## GIVEN RECORDS
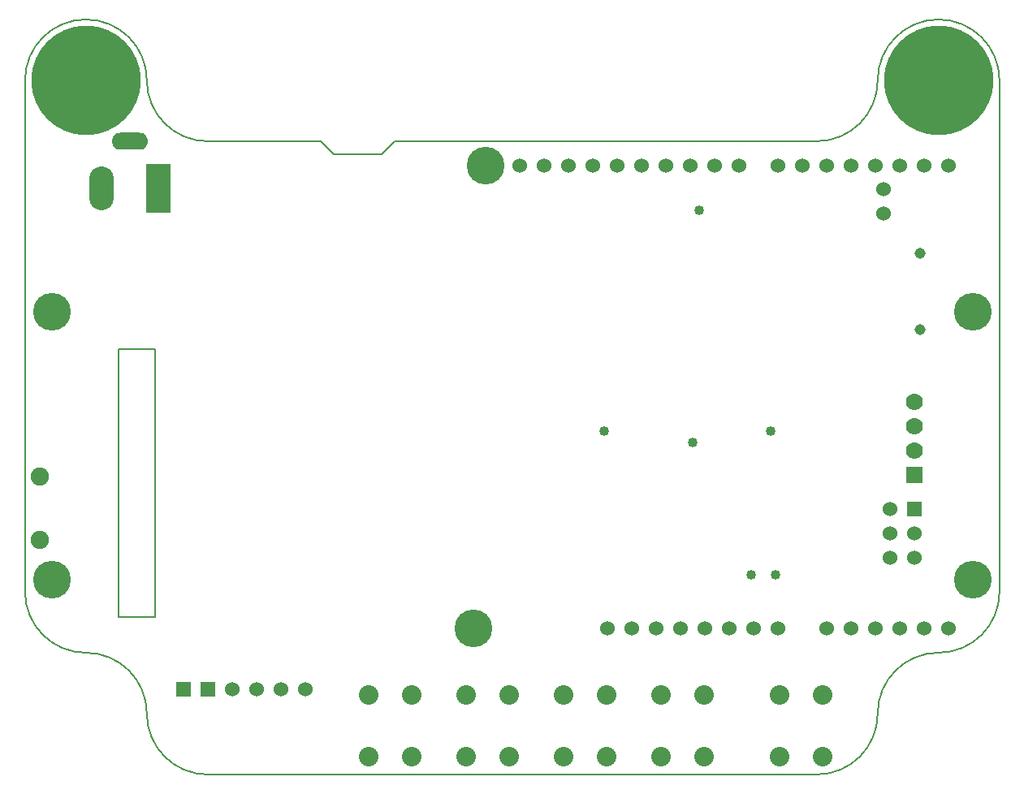
<source format=gts>
G04 (created by PCBNEW (2013-03-15 BZR 4003)-stable) date 13-May-13 4:39:11 PM*
%MOIN*%
G04 Gerber Fmt 3.4, Leading zero omitted, Abs format*
%FSLAX34Y34*%
G01*
G70*
G90*
G04 APERTURE LIST*
%ADD10C,0.006*%
%ADD11C,0.005*%
%ADD12C,0.04*%
%ADD13R,0.06X0.06*%
%ADD14C,0.06*%
%ADD15C,0.45*%
%ADD16C,0.07*%
%ADD17R,0.07X0.07*%
%ADD18C,0.155*%
%ADD19C,0.08*%
%ADD20C,0.075*%
%ADD21C,0.045*%
%ADD22O,0.1X0.18*%
%ADD23R,0.1X0.2*%
%ADD24O,0.15X0.07*%
G04 APERTURE END LIST*
G54D10*
G54D11*
X22125Y-19000D02*
X17500Y-19000D01*
X25175Y-19000D02*
X42500Y-19000D01*
X24625Y-19550D02*
X25175Y-19000D01*
X23625Y-19550D02*
X24625Y-19550D01*
X22675Y-19550D02*
X22125Y-19000D01*
X23675Y-19550D02*
X22675Y-19550D01*
X47500Y-40000D02*
G75*
G03X50000Y-37500I0J2500D01*
G74*
G01*
X42500Y-45000D02*
G75*
G03X45000Y-42500I0J2500D01*
G74*
G01*
X47500Y-40000D02*
G75*
G03X45000Y-42500I0J-2500D01*
G74*
G01*
X15000Y-42500D02*
G75*
G03X17500Y-45000I2500J0D01*
G74*
G01*
X10000Y-37500D02*
G75*
G03X12500Y-40000I2500J0D01*
G74*
G01*
X15000Y-42500D02*
G75*
G03X12500Y-40000I-2500J0D01*
G74*
G01*
X42500Y-19000D02*
G75*
G03X45000Y-16500I0J2500D01*
G74*
G01*
X50000Y-16500D02*
G75*
G03X47500Y-14000I-2500J0D01*
G74*
G01*
X47500Y-14000D02*
G75*
G03X45000Y-16500I0J-2500D01*
G74*
G01*
X15000Y-16500D02*
G75*
G03X17500Y-19000I2500J0D01*
G74*
G01*
X15000Y-16500D02*
G75*
G03X12500Y-14000I-2500J0D01*
G74*
G01*
X12500Y-14000D02*
G75*
G03X10000Y-16500I0J-2500D01*
G74*
G01*
X13850Y-38550D02*
X15350Y-38550D01*
X13850Y-27550D02*
X13850Y-38550D01*
X15350Y-27550D02*
X13850Y-27550D01*
X15350Y-38550D02*
X15350Y-27550D01*
X42500Y-45000D02*
X17500Y-45000D01*
X10000Y-37500D02*
X10000Y-16500D01*
X50000Y-16500D02*
X50000Y-37500D01*
G54D12*
X40610Y-30900D03*
X33775Y-30900D03*
G54D13*
X16500Y-41500D03*
X17500Y-41500D03*
G54D14*
X18500Y-41500D03*
X19500Y-41500D03*
X20500Y-41500D03*
X21500Y-41500D03*
G54D15*
X12500Y-16500D03*
G54D16*
X46500Y-29700D03*
X46500Y-30700D03*
X46500Y-31700D03*
G54D17*
X46500Y-32700D03*
G54D12*
X37400Y-31375D03*
X39800Y-36800D03*
X40800Y-36800D03*
G54D15*
X47500Y-16500D03*
G54D14*
X47900Y-39000D03*
X46900Y-39000D03*
X45900Y-39000D03*
X42900Y-39000D03*
X43900Y-39000D03*
X44900Y-39000D03*
X40900Y-39000D03*
X39900Y-39000D03*
X38900Y-39000D03*
X36900Y-39000D03*
X35900Y-39000D03*
X47900Y-20000D03*
X46900Y-20000D03*
X45900Y-20000D03*
X44900Y-20000D03*
X43900Y-20000D03*
X42900Y-20000D03*
X41900Y-20000D03*
X40900Y-20000D03*
X39300Y-20000D03*
X38300Y-20000D03*
X37300Y-20000D03*
X36300Y-20000D03*
X35300Y-20000D03*
X34300Y-20000D03*
X33300Y-20000D03*
X32300Y-20000D03*
X37900Y-39000D03*
G54D18*
X48900Y-37000D03*
X48900Y-26000D03*
X28900Y-20000D03*
X28400Y-39000D03*
G54D14*
X34900Y-39000D03*
X31300Y-20000D03*
X30300Y-20000D03*
X33900Y-39000D03*
G54D19*
X42735Y-44279D03*
X40964Y-41720D03*
X40964Y-44279D03*
X42735Y-41720D03*
X29885Y-44279D03*
X28114Y-41720D03*
X28114Y-44279D03*
X29885Y-41720D03*
X37885Y-44279D03*
X36114Y-41720D03*
X36114Y-44279D03*
X37885Y-41720D03*
X33885Y-44279D03*
X32114Y-41720D03*
X32114Y-44279D03*
X33885Y-41720D03*
G54D14*
X45500Y-36100D03*
X46500Y-36100D03*
X45500Y-35100D03*
X46500Y-35100D03*
X45500Y-34100D03*
G54D13*
X46500Y-34100D03*
G54D19*
X25885Y-44279D03*
X24114Y-41720D03*
X24114Y-44279D03*
X25885Y-41720D03*
G54D20*
X10600Y-35375D03*
X10600Y-32775D03*
G54D14*
X45250Y-20975D03*
X45250Y-21975D03*
G54D12*
X37675Y-21850D03*
G54D18*
X11100Y-26000D03*
X11100Y-37000D03*
G54D21*
X46733Y-23597D03*
X46733Y-26747D03*
G54D22*
X13125Y-20925D03*
G54D23*
X15487Y-20925D03*
G54D24*
X14306Y-18995D03*
M02*

</source>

## WORK ITEM
Search the data above for the word "format" and count the lines where it appears. Only the number should be given.

## RESPONSE TO THIS EXERCISE
2